• _YOUR ASSIGNMENT_: Looking at the entries, say how many lines contain the string "Контакты". Offer nothing besides the number.

• _DATA TO PROCESS_:
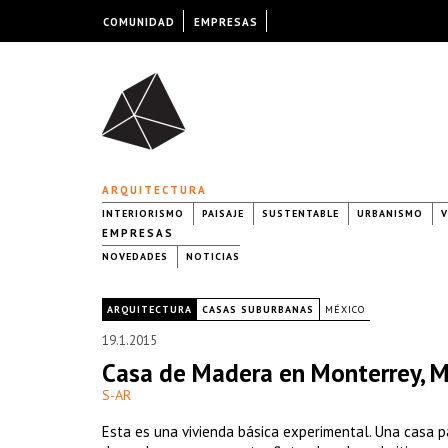
COMUNIDAD
EMPRESAS
ARQUITECTURA
INTERIORISMO
PAISAJE
SUSTENTABLE
URBANISMO
V
EMPRESAS
NOVEDADES
NOTICIAS
|
ARQUITECTURA
CASAS SUBURBANAS
MÉXICO
19.1.2015
Casa de Madera en Monterrey, 
S-AR
Esta es una vivienda básica experimental. Una casa 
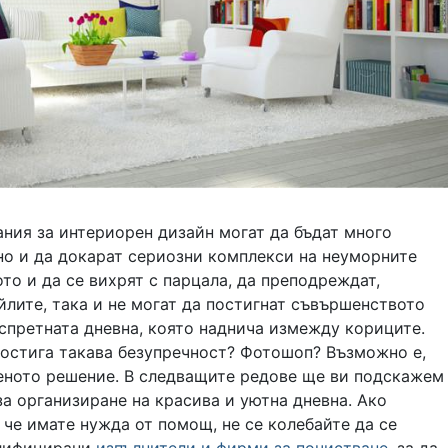
ния за интериорен дизайн могат да бъдат много
но и да докарат сериозни комплекси на неуморните
то и да се вихрят с парцала, да преподреждат,
йлите, така и не могат да постигнат съвършенството
 спретната дневна, която наднича измежду кориците.
постига такава безупречност? Фотошоп? Възможно е,
веното решение. В следващите редове ще ви подскажем
за организиране на красива и уютна дневна. Ако
 че имате нужда от помощ, не се колебайте да се
алифицирани
изпълнители и фирми за почистване
, за да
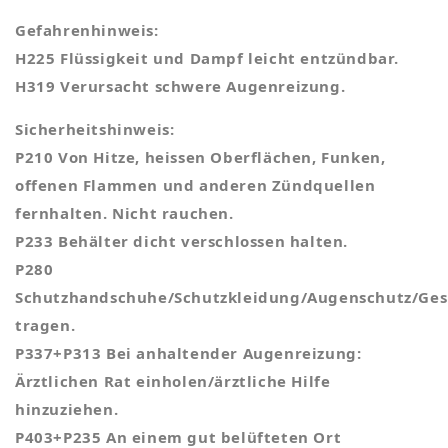
Gefahrenhinweis:
H225 Flüssigkeit und Dampf leicht entzündbar.
H319 Verursacht schwere Augenreizung.
Sicherheitshinweis:
P210 Von Hitze, heissen Oberflächen, Funken,
offenen Flammen und anderen Zündquellen
fernhalten. Nicht rauchen.
P233 Behälter dicht verschlossen halten.
P280
Schutzhandschuhe/Schutzkleidung/Augenschutz/Ges
tragen.
P337+P313 Bei anhaltender Augenreizung:
Ärztlichen Rat einholen/ärztliche Hilfe
hinzuziehen.
P403+P235 An einem gut belüfteten Ort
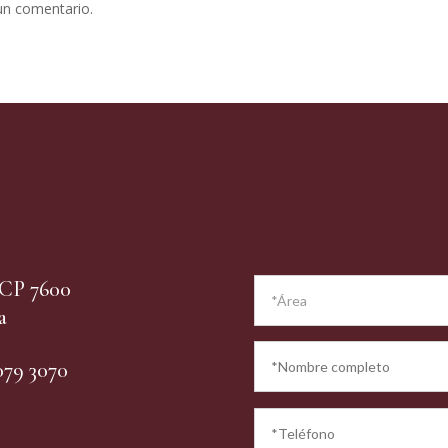
un comentario.
– CP 7600
a
079 3070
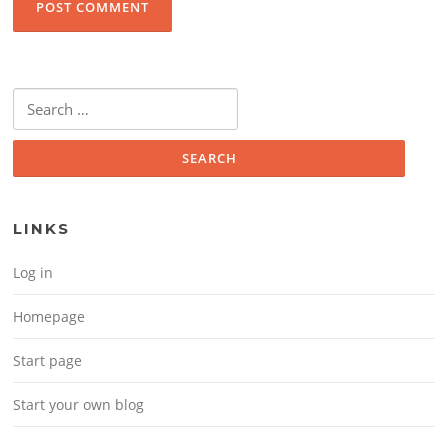
Search for:
LINKS
Log in
Homepage
Start page
Start your own blog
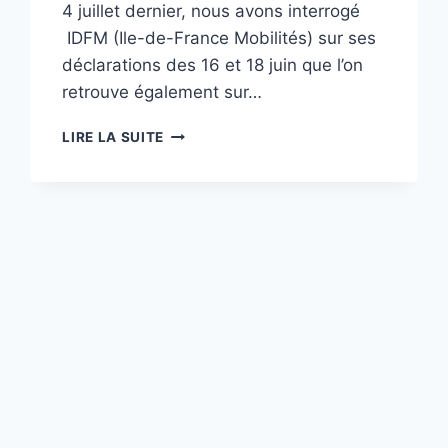
4 juillet dernier, nous avons interrogé
IDFM (Ile-de-France Mobilités) sur ses
déclarations des 16 et 18 juin que l’on
retrouve également sur…
SEPTEMBRE
LIRE LA SUITE
2025 :
UN
POINT
SUR
LE
PROJET
DE
PROLONGEMENT
DU
T10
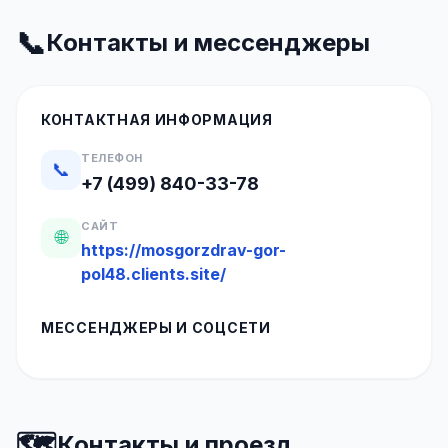
📞
Контакты и мессенджеры
КОНТАКТНАЯ ИНФОРМАЦИЯ
ТЕЛЕФОН
📞
+7 (499) 840-33-78
САЙТ
🌐
https://mosgorzdrav-gor-
pol48.clients.site/
МЕССЕНДЖЕРЫ И СОЦСЕТИ
🗺️
Контакты и проезд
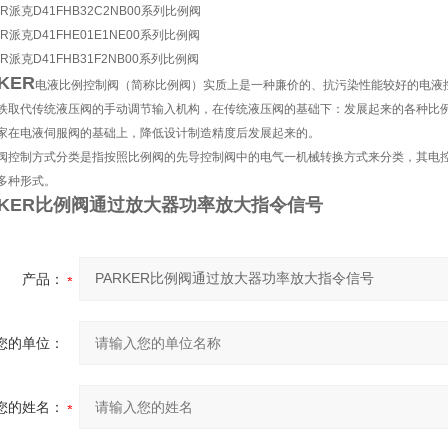
ER派克D41FHB32C2NB00系列比例阀
ER派克D41FHE01E1NE00系列比例阀
ER派克D41FHB31F2NB00系列比例阀
KER
电液比例控制阀（简称比例阀）实质上是一种廉价的、抗污染性能较好的电液
铁取代传统液压阀的手动调节输入机构，在传统液压阀的基础下：发展起来的各种比
家在电液伺服阀的基础上，降低设计制造精度后发展起来的。
阀控制方式分类是指按照比例阀的先导控制阀中的电气一机械转换方式来分类，其电
多种形式。
RKER比例阀通过放大器功率放大指令信号
产品：
您的单位：
您的姓名：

• _TASK RESPONSE_: 2